- _Problem to solve_
Search the entries for the word "python". Copy every line where it turns up.

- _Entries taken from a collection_
----------------------------------------

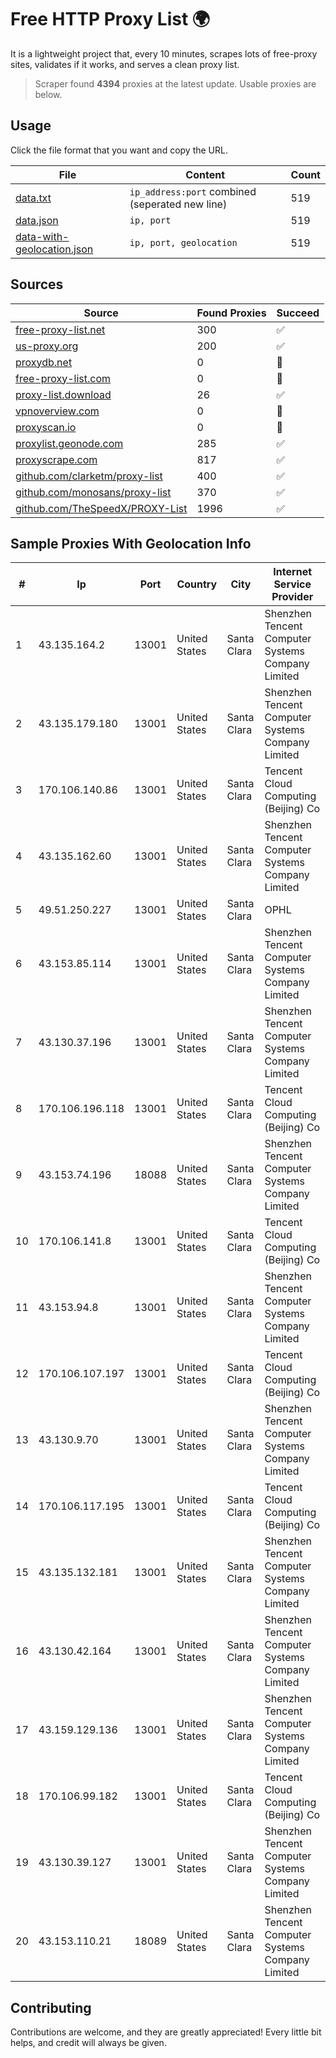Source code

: 
# Free HTTP Proxy List 🌍

It is a lightweight project that, every 10 minutes, scrapes lots of free-proxy sites, validates if it works, and serves a clean proxy list.


> Scraper found **4394** proxies at the latest update. Usable proxies are below.

## Usage

Click the file format that you want and copy the URL.


|File|Content|Count|
|----|-------|-----|
|[data.txt](https://raw.githubusercontent.com/themiralay/Proxy-List-World/master/data.txt)|`ip_address:port` combined (seperated new line)|519|
|[data.json](https://raw.githubusercontent.com/themiralay/Proxy-List-World/master/data.json)|`ip, port`|519|
|[data-with-geolocation.json](https://raw.githubusercontent.com/themiralay/Proxy-List-World/master/data-with-geolocation.json)|`ip, port, geolocation`|519|

## Sources

|Source|Found Proxies|Succeed|
|------|-------------|-------|
|[free-proxy-list.net](https://free-proxy-list.net)|300|✅|
|[us-proxy.org](https://www.us-proxy.org)|200|✅|
|[proxydb.net](http://proxydb.net)|0|🚫|
|[free-proxy-list.com](https://free-proxy-list.com/?page=&port=&type%5B%5D=http&type%5B%5D=https&up_time=0&search=Search)|0|🚫|
|[proxy-list.download](https://www.proxy-list.download/HTTP)|26|✅|
|[vpnoverview.com](https://vpnoverview.com/privacy/anonymous-browsing/free-proxy-servers)|0|🚫|
|[proxyscan.io](https://www.proxyscan.io)|0|🚫|
|[proxylist.geonode.com](https://proxylist.geonode.com/api/proxy-list?limit=300&page=1&sort_by=lastChecked&sort_type=desc&protocols=http,https)|285|✅|
|[proxyscrape.com](https://api.proxyscrape.com/v2/?request=displayproxies&protocol=http&timeout=10000&country=all&ssl=all&anonymity=all)|817|✅|
|[github.com/clarketm/proxy-list](https://raw.githubusercontent.com/clarketm/proxy-list/master/proxy-list-raw.txt)|400|✅|
|[github.com/monosans/proxy-list](https://raw.githubusercontent.com/monosans/proxy-list/main/proxies/http.txt)|370|✅|
|[github.com/TheSpeedX/PROXY-List](https://raw.githubusercontent.com/TheSpeedX/PROXY-List/master/http.txt)|1996|✅|


## Sample Proxies With Geolocation Info

|#|Ip|Port|Country|City|Internet Service Provider|
|-|--|----|-------|----|-------------------------|
|1|43.135.164.2|13001|United States|Santa Clara|Shenzhen Tencent Computer Systems Company Limited|
|2|43.135.179.180|13001|United States|Santa Clara|Shenzhen Tencent Computer Systems Company Limited|
|3|170.106.140.86|13001|United States|Santa Clara|Tencent Cloud Computing (Beijing) Co|
|4|43.135.162.60|13001|United States|Santa Clara|Shenzhen Tencent Computer Systems Company Limited|
|5|49.51.250.227|13001|United States|Santa Clara|OPHL|
|6|43.153.85.114|13001|United States|Santa Clara|Shenzhen Tencent Computer Systems Company Limited|
|7|43.130.37.196|13001|United States|Santa Clara|Shenzhen Tencent Computer Systems Company Limited|
|8|170.106.196.118|13001|United States|Santa Clara|Tencent Cloud Computing (Beijing) Co|
|9|43.153.74.196|18088|United States|Santa Clara|Shenzhen Tencent Computer Systems Company Limited|
|10|170.106.141.8|13001|United States|Santa Clara|Tencent Cloud Computing (Beijing) Co|
|11|43.153.94.8|13001|United States|Santa Clara|Shenzhen Tencent Computer Systems Company Limited|
|12|170.106.107.197|13001|United States|Santa Clara|Tencent Cloud Computing (Beijing) Co|
|13|43.130.9.70|13001|United States|Santa Clara|Shenzhen Tencent Computer Systems Company Limited|
|14|170.106.117.195|13001|United States|Santa Clara|Tencent Cloud Computing (Beijing) Co|
|15|43.135.132.181|13001|United States|Santa Clara|Shenzhen Tencent Computer Systems Company Limited|
|16|43.130.42.164|13001|United States|Santa Clara|Shenzhen Tencent Computer Systems Company Limited|
|17|43.159.129.136|13001|United States|Santa Clara|Shenzhen Tencent Computer Systems Company Limited|
|18|170.106.99.182|13001|United States|Santa Clara|Tencent Cloud Computing (Beijing) Co|
|19|43.130.39.127|13001|United States|Santa Clara|Shenzhen Tencent Computer Systems Company Limited|
|20|43.153.110.21|18089|United States|Santa Clara|Shenzhen Tencent Computer Systems Company Limited|



## Contributing

Contributions are welcome, and they are greatly appreciated! Every
little bit helps, and credit will always be given.

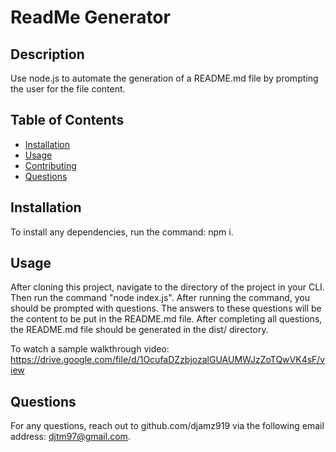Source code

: # ReadMe Generator
  
  ## Description
  Use node.js to automate the generation of a README.md file by prompting the user for the file content.

  ## Table of Contents
  * [Installation](#installation)
  * [Usage](#usage)
  * [Contributing](#contributing)
  * [Questions](#questions)
  
  ## Installation
  To install any dependencies, run the command: npm i.

  ## Usage
  After cloning this project, navigate to the directory of the project in your CLI. Then run the command "node index.js". After running the command, you should be prompted with questions. The answers to these questions will be the content to be put in the README.md file. After completing all questions, the README.md file should be generated in the dist/ directory.

To watch a sample walkthrough video: https://drive.google.com/file/d/1OcufaDZzbjozalGUAUMWJzZoTQwVK4sF/view

  ## Questions
  For any questions, reach out to github.com/djamz919 via the following email address: djtm97@gmail.com.
  
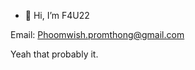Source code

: - 👋 Hi, I’m F4U22




Email: Phoomwish.promthong@gmail.com

Yeah that probably it.

<!---
F4U22/F4U22 is a ✨ special ✨ repository because its `README.md` (this file) appears on your GitHub profile.
You can click the Preview link to take a look at your changes.
--->
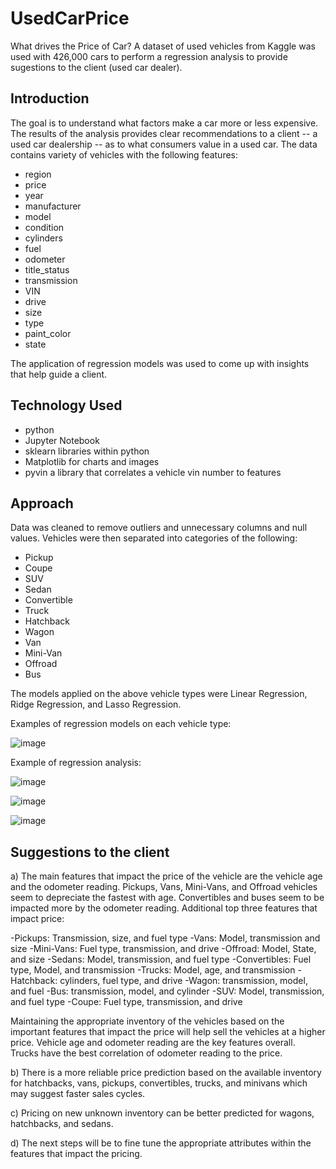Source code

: # UsedCarPrice
What drives the Price of  Car?
A dataset of used vehicles from Kaggle was used with 426,000 cars to perform a regression analysis to provide sugestions to the client (used car dealer).
## Introduction

The goal is to understand what factors make a car more or less expensive. The results of the analysis provides clear recommendations to a client -- a used car dealership -- as to what consumers value in a used car.  The data contains variety of vehicles with the following features:

* region 
* price  
* year
* manufacturer 
* model 
* condition 
* cylinders 
* fuel 
* odometer
* title_status 
* transmission 
* VIN 
* drive 
* size 
* type 
* paint_color
* state   

The application of regression models was used to come up with insights that help guide a client.

## Technology Used

* python
* Jupyter Notebook
* sklearn libraries within python
* Matplotlib for charts and images
* pyvin a library that correlates a vehicle vin number to features

## Approach

Data was cleaned to remove outliers and unnecessary columns and null values.  Vehicles were then separated into categories of the following:

* Pickup
* Coupe
* SUV
* Sedan
* Convertible
* Truck
* Hatchback
* Wagon
* Van
* Mini-Van
* Offroad
* Bus
          
The models applied on the above vehicle types were Linear Regression, Ridge Regression, and Lasso Regression.

Examples of regression models on each vehicle type:

![image](https://github.com/user-attachments/assets/7d42baba-0191-4aa4-88e4-8c865f379c50)

Example of regression analysis:

![image](https://github.com/user-attachments/assets/6d789585-a661-40d2-9038-818f19e1d1f3)

![image](https://github.com/user-attachments/assets/bf6ba57e-af96-4447-926c-4d2fe8f148a2)

![image](https://github.com/user-attachments/assets/618a0b14-8a08-4aca-b2bd-01766aec202c)



## Suggestions to the client

a) The main features that impact the price of the vehicle are the vehicle age and the odometer reading. Pickups, Vans, Mini-Vans, and Offroad vehicles seem to depreciate the fastest with age. Convertibles and buses seem to be impacted more by the odometer reading. Additional top three features that impact price:

-Pickups: Transmission, size, and fuel type
-Vans: Model, transmission and size
-Mini-Vans: Fuel type, transmission, and drive
-Offroad:  Model, State, and size
-Sedans: Model, transmission, and fuel type
-Convertibles: Fuel type, Model, and transmission
-Trucks: Model, age, and transmission
-Hatchback: cylinders, fuel type, and drive
-Wagon: transmission, model, and fuel
-Bus: transmission, model, and cylinder
-SUV: Model, transmission, and fuel type
-Coupe: Fuel type, transmission, and drive

Maintaining the appropriate inventory of the vehicles based on the important features that impact the price will help sell the vehicles at a higher price. Vehicle age and odometer reading are the key features overall. Trucks have the best correlation of odometer reading to the price.

b) There is a more reliable price prediction based on the available inventory for hatchbacks, vans, pickups, convertibles, trucks, and minivans which may suggest faster sales cycles.

c) Pricing on new unknown inventory can be better predicted for wagons, hatchbacks, and sedans.

d) The next steps will be to fine tune the appropriate attributes within the features that impact the pricing.
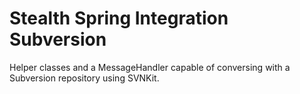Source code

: Stealth Spring Integration Subversion
=====================================

Helper classes and a MessageHandler capable of conversing with a Subversion repository using SVNKit.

----------------------------------------

- _The completed task_
* python
* sklearn libraries within python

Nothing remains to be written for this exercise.